La prigione «familiare» del camorrista

Il Valle trasformato nella trincea di un incubo che affascina e spaventa, irretisce e allontana. Vi prendono parte solo cento spettatori a sera, chiamati a sedere sul palcoscenico, «dentro» una tana/prigione arredata di stracci, lenzuola, abiti da donna, uomo, bambino: ombre mute che parlano di morti ammazzati o, peggio ancora, di figli mai nati. Si intitola 'Nzularchia (letteralmente, itterizia) il testo rivelazione del ventottenne Mimmo Borrelli in replica (solo fino a domani) nell’egregio allestimento di Carlo Cerciello. Si tratta di un delirio palpitante, violento, oscuro, carnale, dove la pulsione allucinatoria di Gaetano (Peppino Mazzotta, bravissimo), figlio/carceriere di un camorrista uxoricida e sanguinario, confessa le sue paure più terribili ad un angelo adolescente che - si capirà alla fine - incarna la figura di un fratello ucciso sotto i suoi occhi ancor prima di nascere.
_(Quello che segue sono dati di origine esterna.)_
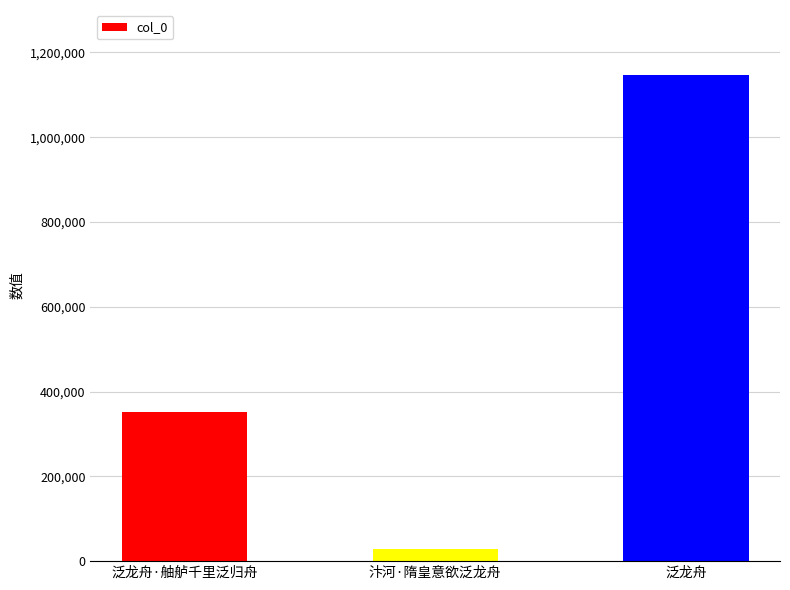

Reading left to right, transcribe all the data shown in this chart.

泛龙舟·舳舻千里泛归舟=352187	汴河·隋皇意欲泛龙舟=27525	泛龙舟=1145517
Delirio dove, soprattutto, il dialetto diffuso nella zona dei Campi Flegrei diventa lingua materna e antica, capace essa stessa di farsi corpo, costruzione trasbordante di segni, suoni, durezze e levità fonetiche mai inutili, secondo una lezione che da Basile discende fino a Viviani, Eduardo, Ruccello, Moscato. Dentro questo teatro retorico, tanto musicale quanto ossessivo, fisico e a tratti misterioso, si consuma lentamente la malattia del protagonista (un Mazzotta intenso), tra ricordi di violenza e coercizione che si mischiano alle urla sguaiate di quel padre padrone sepolto vivo come una talpa (l’ottimo Pippo Cangiano), alla musica salmodiante, ai giochi di luce, all’acqua del mare, all’ingenuo candore di quel Piccerillo (Nino Bruno, altrettanto incisivo) la cui semplice presenza/assenza urla vendetta. E la vendetta arriverà: tremenda, drammatica, imprevedibile. Ma per compierla c’è bisogno di uno scarto, di una rottura: ecco dunque che la parete di stracci, fatta cadere a terra, svela la tomba/anfratto, luminosa e splendida, in cui Spennacore e il figlio combattono il loro ultimo duello. Perderà il più debole. Ammesso però che quella «Pietà» cannibalesca disegnata alla fine possa mai alludere a una vittoria.